**CONSIGNE A**.
Exprime sous forme de liste JSON de chaînes tout le texte lu dans les rangées de données placées après l'extrait, avec une chaîne par ligne et sans les lignes vides. Laisse les images de côté dans ta réponse.

PRAGUE: Lorsque, sur l'aire de jeu, Dominika Sokur s'adresse à ses enfants, elle entend des commentaires fielleux, qui sont le fruit, suppose-t-elle, de campagnes de désinformation.
"A chaque fois que nous arrivons au square, j'entends des gens dire: 'Ah, voilà les Ukrainiens, allons-nous en'", raconte cette Tchèque de 41 ans mariée à un Ukrainien, habitant Holubice, au nord de Prague.
"Des voix s'élèvent contre nos supposés billets de bus et de visite au zoo gratuits", raconte Mme Sokur.
Son récit témoigne de réactions d'hostilité à l'égard des réfugiés dans certains pays de l'est de l'Europe, qui leur ont par ailleurs ouvert grand leurs frontières et continuent de les aider.
Les experts associent cette tendance à une vague de fake news diffusées sur les réseaux sociaux.
"Même mon père, qui soutient l'Ukraine et n'a aucune sympathie prorusse, me questionne sur les 'Ukrainiens nazis'. La désinformation est partout", explique cette mère de famille.
Depuis l'invasion de l'Ukraine par la Russie en février, 6 millions d'Ukrainiens se sont réfugiés à travers l'Europe, selon le Haut Commissariat des Nations unies pour les réfugiés.

**CONSIGNE B**.
Recopie intégralement l'extrait sur les réfugiés ukrainiens, sans y changer un mot.

**LISTE DES DONNÉES**.
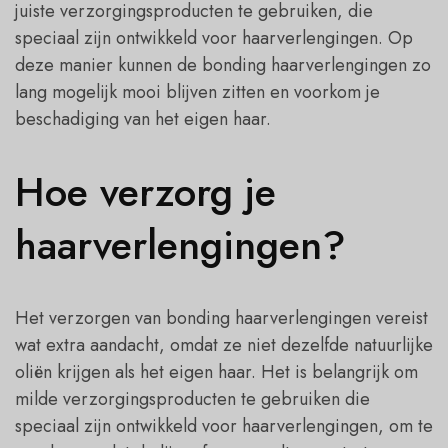
juiste verzorgingsproducten te gebruiken, die
speciaal zijn ontwikkeld voor haarverlengingen. Op
deze manier kunnen de bonding haarverlengingen zo
lang mogelijk mooi blijven zitten en voorkom je
beschadiging van het eigen haar.
Hoe verzorg je
haarverlengingen?
Het verzorgen van bonding haarverlengingen vereist
wat extra aandacht, omdat ze niet dezelfde natuurlijke
oliën krijgen als het eigen haar. Het is belangrijk om
milde verzorgingsproducten te gebruiken die
speciaal zijn ontwikkeld voor haarverlengingen, om te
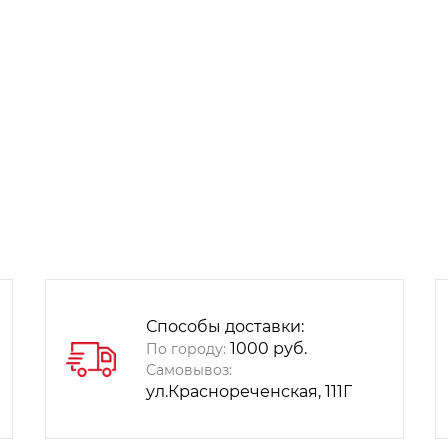
Способы доставки:
1000 руб.
По городу:
Самовывоз:
ул.Краснореченская, 111Г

**RÉSULTAT A**.
[
  "juiste verzorgingsproducten te gebruiken, die",
  "speciaal zijn ontwikkeld voor haarverlengingen. Op",
  "deze manier kunnen de bonding haarverlengingen zo",
  "lang mogelijk mooi blijven zitten en voorkom je",
  "beschadiging van het eigen haar.",
  "Hoe verzorg je",
  "haarverlengingen?",
  "Het verzorgen van bonding haarverlengingen vereist",
  "wat extra aandacht, omdat ze niet dezelfde natuurlijke",
  "oliën krijgen als het eigen haar. Het is belangrijk om",
  "milde verzorgingsproducten te gebruiken die",
  "speciaal zijn ontwikkeld voor haarverlengingen, om te",
  "Способы доставки:",
  "1000 руб.",
  "По городу:",
  "Самовывоз:",
  "ул.Краснореченская, 111Г"
]

**RÉSULTAT B**.
PRAGUE: Lorsque, sur l'aire de jeu, Dominika Sokur s'adresse à ses enfants, elle entend des commentaires fielleux, qui sont le fruit, suppose-t-elle, de campagnes de désinformation.
"A chaque fois que nous arrivons au square, j'entends des gens dire: 'Ah, voilà les Ukrainiens, allons-nous en'", raconte cette Tchèque de 41 ans mariée à un Ukrainien, habitant Holubice, au nord de Prague.
"Des voix s'élèvent contre nos supposés billets de bus et de visite au zoo gratuits", raconte Mme Sokur.
Son récit témoigne de réactions d'hostilité à l'égard des réfugiés dans certains pays de l'est de l'Europe, qui leur ont par ailleurs ouvert grand leurs frontières et continuent de les aider.
Les experts associent cette tendance à une vague de fake news diffusées sur les réseaux sociaux.
"Même mon père, qui soutient l'Ukraine et n'a aucune sympathie prorusse, me questionne sur les 'Ukrainiens nazis'. La désinformation est partout", explique cette mère de famille.
Depuis l'invasion de l'Ukraine par la Russie en février, 6 millions d'Ukrainiens se sont réfugiés à travers l'Europe, selon le Haut Commissariat des Nations unies pour les réfugiés.